This mindset has allowed Ramaswami to break the stereotype of “self-serving” politicians and create a platform of truly impactful change centered around advocating for all interests with integrity. It also allows him to see and acknowledge a variety of perspectives and beliefs, which has helped in appreciating and truly deepening one’s understanding of the diverse populations here in Forsyth County. Overall, this strong worldview and sense of personal character has enabled Ramaswami to serve not just as a solid candidate, but act as an inspiration and role model for those he represents as well.

Another major talking point with respect to Ashwin Ramaswami’s campaign story is his academic qualifications, as he comes from an unorthodox set of disciplines but has found a way to leverage them to best serve and represent his people. He originally started out in computer science, gaining an interest in coding and working in a variety of programming languages from fourth grade. His quest for learning and understanding the world continued through his high school and college years, but there was one moment in particular that truly drew his attention to politics and the public sphere.

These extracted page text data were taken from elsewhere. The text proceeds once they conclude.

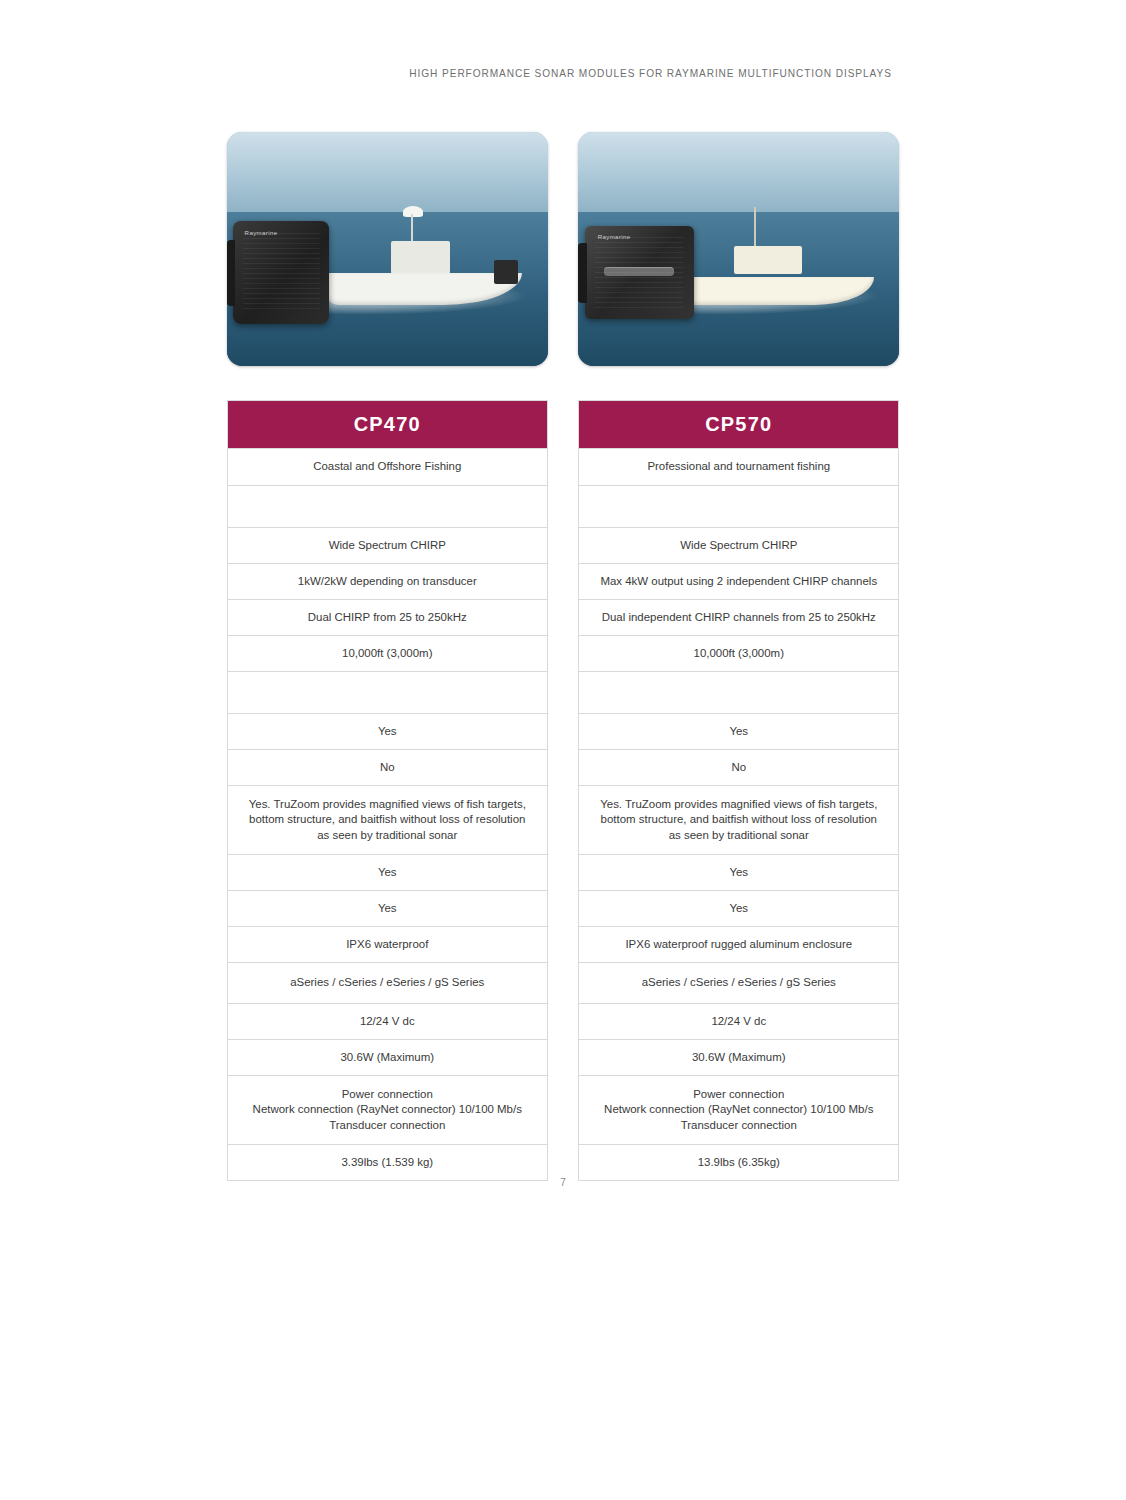High Performance Sonar Modules for Raymarine Multifunction Displays
Raymarine
Raymarine
CP470
Coastal and Offshore Fishing
Wide Spectrum CHIRP
1kW/2kW depending on transducer
Dual CHIRP from 25 to 250kHz
10,000ft (3,000m)
Yes
No
Yes. TruZoom provides magnified views of fish targets, bottom structure, and baitfish without loss of resolution as seen by traditional sonar
Yes
Yes
IPX6 waterproof
aSeries / cSeries / eSeries / gS Series
12/24 V dc
30.6W (Maximum)
Power connection
Network connection (RayNet connector) 10/100 Mb/s
Transducer connection
3.39lbs (1.539 kg)
CP570
Professional and tournament fishing
Wide Spectrum CHIRP
Max 4kW output using 2 independent CHIRP channels
Dual independent CHIRP channels from 25 to 250kHz
10,000ft (3,000m)
Yes
No
Yes. TruZoom provides magnified views of fish targets, bottom structure, and baitfish without loss of resolution as seen by traditional sonar
Yes
Yes
IPX6 waterproof rugged aluminum enclosure
aSeries / cSeries / eSeries / gS Series
12/24 V dc
30.6W (Maximum)
Power connection
Network connection (RayNet connector) 10/100 Mb/s
Transducer connection
13.9lbs (6.35kg)
7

“It was really in high school when I saw the news about Donald Trump winning when I was like, ‘Wow, there’s a lot of things wrong in the world, but there are ways we can make things better and fix it,’” Ramaswami explained.

Former President Trump’s controversial yet successful campaign in 2016, followed by the ensuing election interference scandal just four years later, were just two cornerstones in an era of attack on American democracy and the electoral process. Ramaswami has vivid recollections of being on the front lines of this event, as he worked in cybersecurity for the federal government and was responsible for handling election security during the 2020 episode.

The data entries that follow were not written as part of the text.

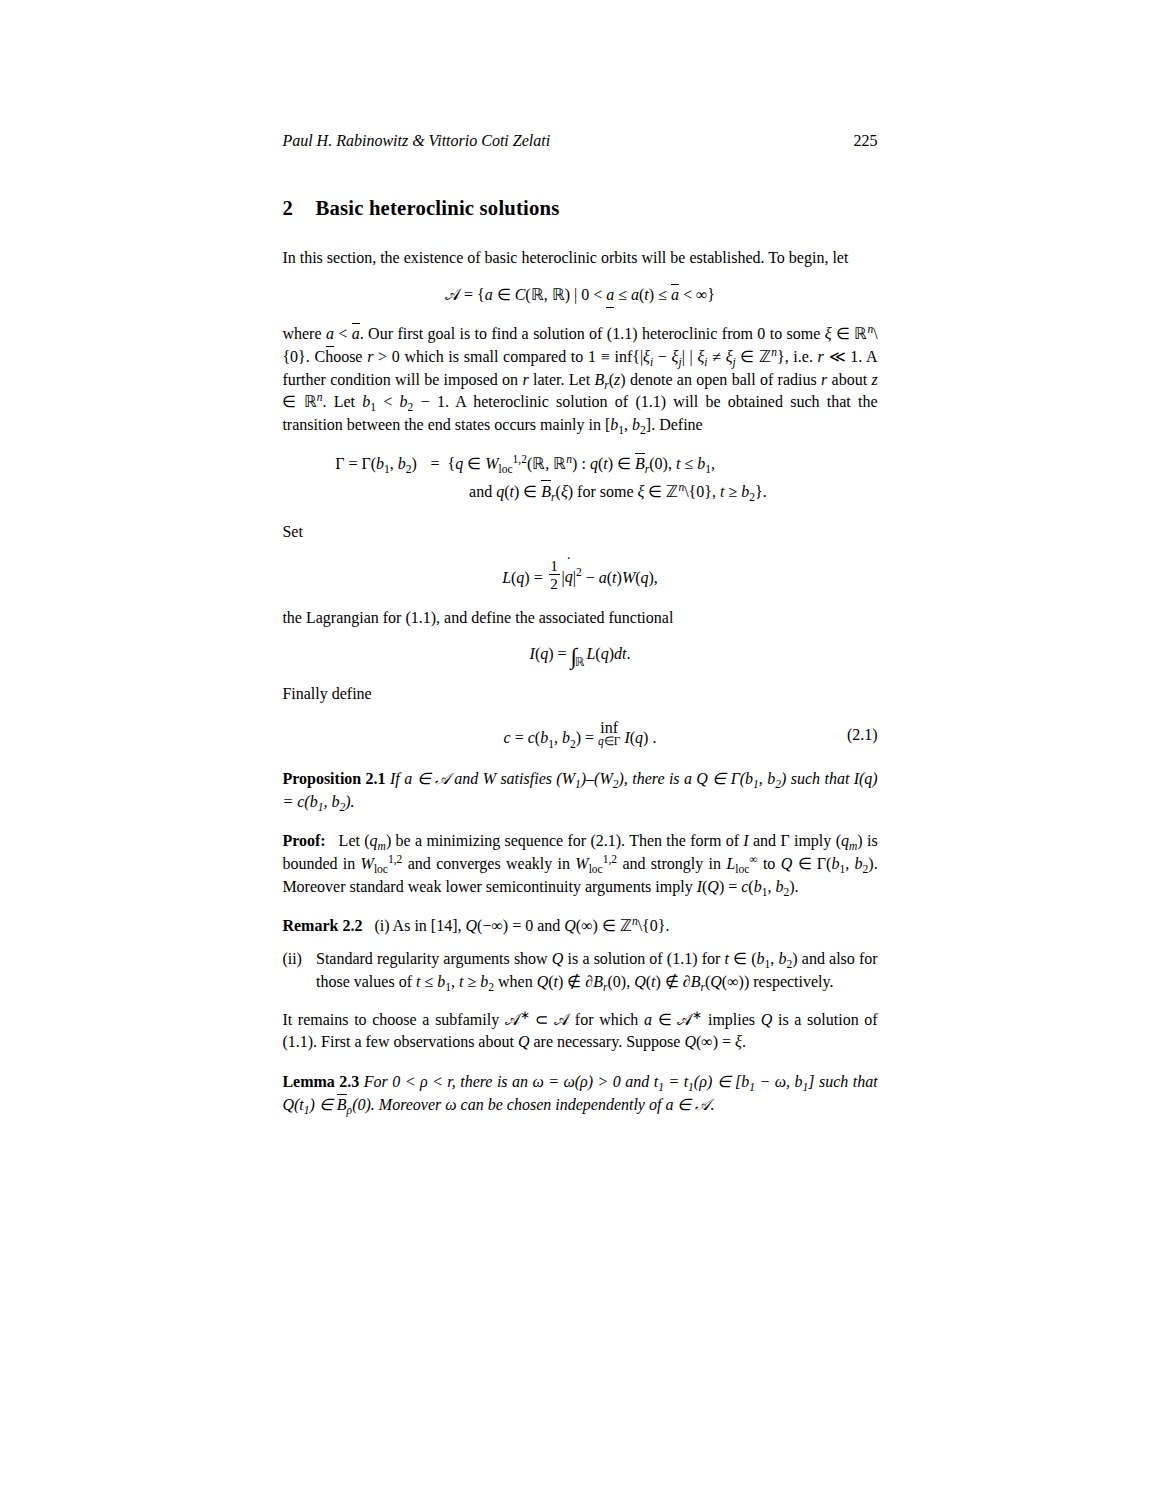Paul H. Rabinowitz & Vittorio Coti Zelati 225
2 Basic heteroclinic solutions
In this section, the existence of basic heteroclinic orbits will be established. To begin, let
𝒜 = {a ∈ C(ℝ, ℝ) | 0 < a ≤ a(t) ≤ a < ∞}
where a < a. Our first goal is to find a solution of (1.1) heteroclinic from 0 to some ξ ∈ ℝn\{0}. Choose r > 0 which is small compared to 1 ≡ inf{|ξi − ξj| | ξi ≠ ξj ∈ ℤn}, i.e. r ≪ 1. A further condition will be imposed on r later. Let Br(z) denote an open ball of radius r about z ∈ ℝn. Let b1 < b2 − 1. A heteroclinic solution of (1.1) will be obtained such that the transition between the end states occurs mainly in [b1, b2]. Define
| Γ = Γ( b 1 , b 2 ) | = | { q ∈ W loc 1,2 (ℝ, ℝ n ) : q ( t ) ∈ B r (0), t ≤ b 1 , |
| | | and q ( t ) ∈ B r ( ξ ) for some ξ ∈ ℤ n \{0}, t ≥ b 2 }. |
Set
L(q) = 12|q|2 − a(t)W(q),
the Lagrangian for (1.1), and define the associated functional
I(q) = ∫ℝL(q)dt.
Finally define
c = c(b1, b2) = inf q∈Γ I(q) . (2.1)
Proposition 2.1 If a ∈ 𝒜 and W satisfies (W1)–(W2), there is a Q ∈ Γ(b1, b2) such that I(q) = c(b1, b2).
Proof: Let (qm) be a minimizing sequence for (2.1). Then the form of I and Γ imply (qm) is bounded in Wloc1,2 and converges weakly in Wloc1,2 and strongly in Lloc∞ to Q ∈ Γ(b1, b2). Moreover standard weak lower semicontinuity arguments imply I(Q) = c(b1, b2).
Remark 2.2 (i) As in [14], Q(−∞) = 0 and Q(∞) ∈ ℤn\{0}.
(ii)
Standard regularity arguments show Q is a solution of (1.1) for t ∈ (b1, b2) and also for those values of t ≤ b1, t ≥ b2 when Q(t) ∉ ∂Br(0), Q(t) ∉ ∂Br(Q(∞)) respectively.
It remains to choose a subfamily 𝒜∗ ⊂ 𝒜 for which a ∈ 𝒜∗ implies Q is a solution of (1.1). First a few observations about Q are necessary. Suppose Q(∞) = ξ.
Lemma 2.3 For 0 < ρ < r, there is an ω = ω(ρ) > 0 and t1 = t1(ρ) ∈ [b1 − ω, b1] such that Q(t1) ∈ Bρ(0). Moreover ω can be chosen independently of a ∈ 𝒜.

“One day, I got an email that our boss was fired by President Trump because he made a statement that the 2020 election was the most secure in American history,” Ramaswami recounted. “I just realized that we were in a historical moment there, with me and the people around us just trying to do our jobs and secure the elections while weathering off the storm of politicians trying to undermine the work we were doing.”

This revelatory yet stark moment in not just Ramaswami’s career but in the history of the U.S. truly opened his eyes to the importance of politics and having effective, capable leaders in power. However, the aspects that allow him to emulate his own statement come from his background in not only computer science and cybersecurity but also in fields like law and policy. Ramaswami, after completing his Bachelor’s degree in computer science at Stanford, went on to study law and policy at the famed Georgetown University, which gave him a unique skill set to tackle a plethora of issues.

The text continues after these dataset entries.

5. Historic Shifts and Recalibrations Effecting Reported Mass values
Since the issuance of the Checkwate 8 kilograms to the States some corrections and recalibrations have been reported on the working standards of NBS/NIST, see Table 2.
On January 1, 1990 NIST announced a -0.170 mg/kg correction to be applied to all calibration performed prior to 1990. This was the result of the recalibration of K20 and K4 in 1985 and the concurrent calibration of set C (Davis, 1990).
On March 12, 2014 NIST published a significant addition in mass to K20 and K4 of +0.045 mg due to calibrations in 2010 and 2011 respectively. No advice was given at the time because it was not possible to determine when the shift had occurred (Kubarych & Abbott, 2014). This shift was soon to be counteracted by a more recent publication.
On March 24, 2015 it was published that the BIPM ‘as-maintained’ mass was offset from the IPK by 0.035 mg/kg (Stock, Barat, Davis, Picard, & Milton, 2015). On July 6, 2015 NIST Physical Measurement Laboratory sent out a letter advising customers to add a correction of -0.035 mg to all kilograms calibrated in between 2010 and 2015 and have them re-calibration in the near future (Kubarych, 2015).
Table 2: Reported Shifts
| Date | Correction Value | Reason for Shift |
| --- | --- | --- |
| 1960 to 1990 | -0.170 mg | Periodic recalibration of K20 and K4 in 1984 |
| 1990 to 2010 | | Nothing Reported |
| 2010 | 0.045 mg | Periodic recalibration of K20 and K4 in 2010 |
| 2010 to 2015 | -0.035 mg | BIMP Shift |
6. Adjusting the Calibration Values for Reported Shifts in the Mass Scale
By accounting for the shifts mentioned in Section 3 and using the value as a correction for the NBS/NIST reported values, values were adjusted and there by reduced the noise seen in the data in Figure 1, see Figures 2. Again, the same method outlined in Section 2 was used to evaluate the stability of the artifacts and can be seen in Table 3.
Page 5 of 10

“People often ask me why I switched from computer science to law, but I tell them that it’s not a switch rather than a deepening in my expertise of both,” Ramaswami explained. “I’m one of the only people who’ve done tech, law, policy, and now state politics…if you’re able to take really important topics and bring them together, you can really become the person that people need.”

During his time at Stanford as a computer science student, Ramaswami had many experiences working for tech companies, but he often felt like a cog in a corporate machine and that his work lacked a deeper meaning. This spurred him into joining the federal government as a cybersecurity expert and later transitioning into law and policy, where he felt like his contributions truly mattered to his role and to his community. Ramaswami’s ability to synthesize a variety of different career fields, albeit unorthodox, into one cohesive thought process has enabled him to see political issues through a unique lens and provide novel solutions.

“When I did law, I started focusing on tech law and policy, and I was a very good voice in the room because I actually had coded before,” Ramaswami explained. “I knew how systems worked, whether it was AI, cybersecurity…it felt way more impactful, so that’s really what made me switch to the law and policy realm.”

Many politicians in office today do not have a tech background or even a view of contemporary issues through such a contemporary lens, which makes attacking the heart of the problem difficult without the proper expertise to do so. Ramaswami, by melding together multiple fields in order to accomplish this very feat, has established himself as not only a compassionate but also a competent candidate for the Georgia state senate. 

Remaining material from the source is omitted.